(Data in this exercise begins)
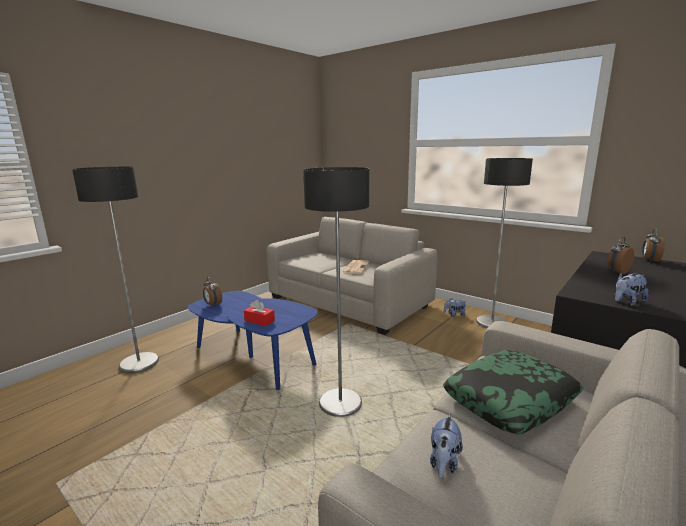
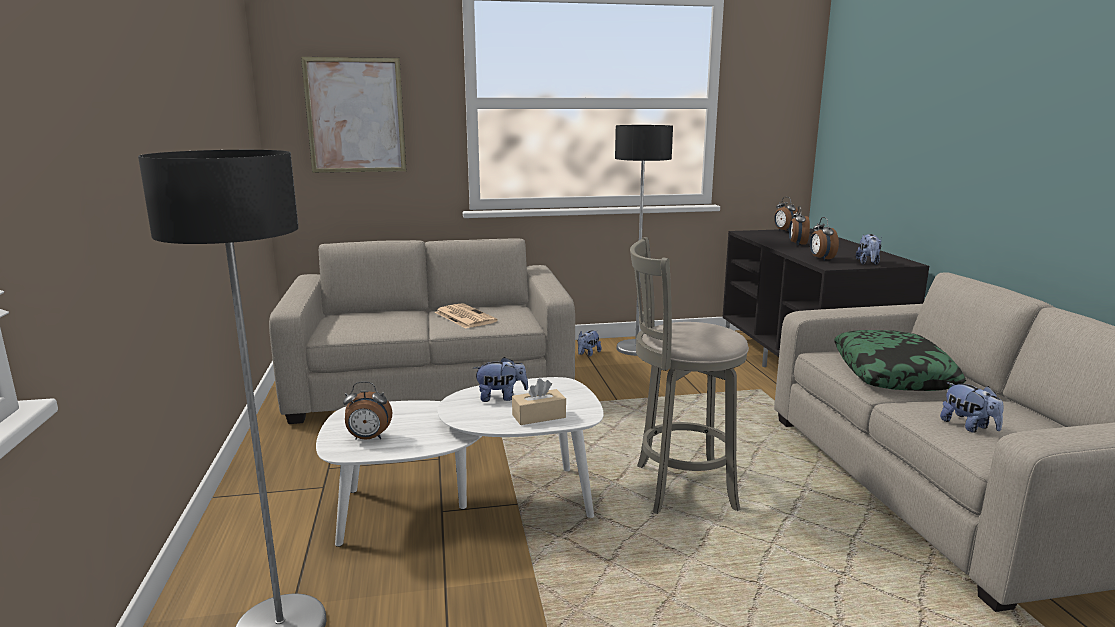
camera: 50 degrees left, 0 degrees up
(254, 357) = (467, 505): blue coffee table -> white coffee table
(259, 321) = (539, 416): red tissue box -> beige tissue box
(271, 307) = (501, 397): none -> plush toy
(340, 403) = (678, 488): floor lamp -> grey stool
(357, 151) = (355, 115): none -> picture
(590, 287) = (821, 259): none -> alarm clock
(Data in this exercise ends)
(Data in this exercise begins)
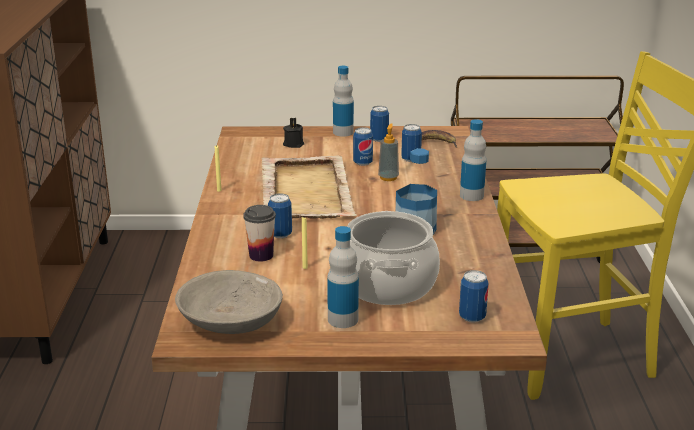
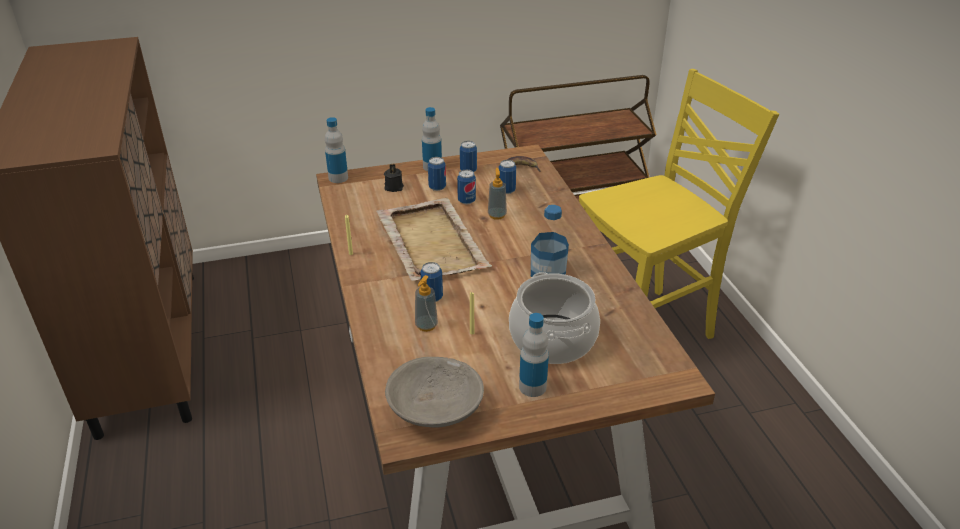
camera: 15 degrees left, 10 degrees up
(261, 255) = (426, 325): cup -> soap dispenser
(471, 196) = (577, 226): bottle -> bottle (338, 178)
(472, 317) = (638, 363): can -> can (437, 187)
(Data in this exercise ends)
Across the whole listing, show each line where the word "left" occurs.

Result for this exercise:
camera: 50 degrees left, 0 degrees up
camera: 15 degrees left, 10 degrees up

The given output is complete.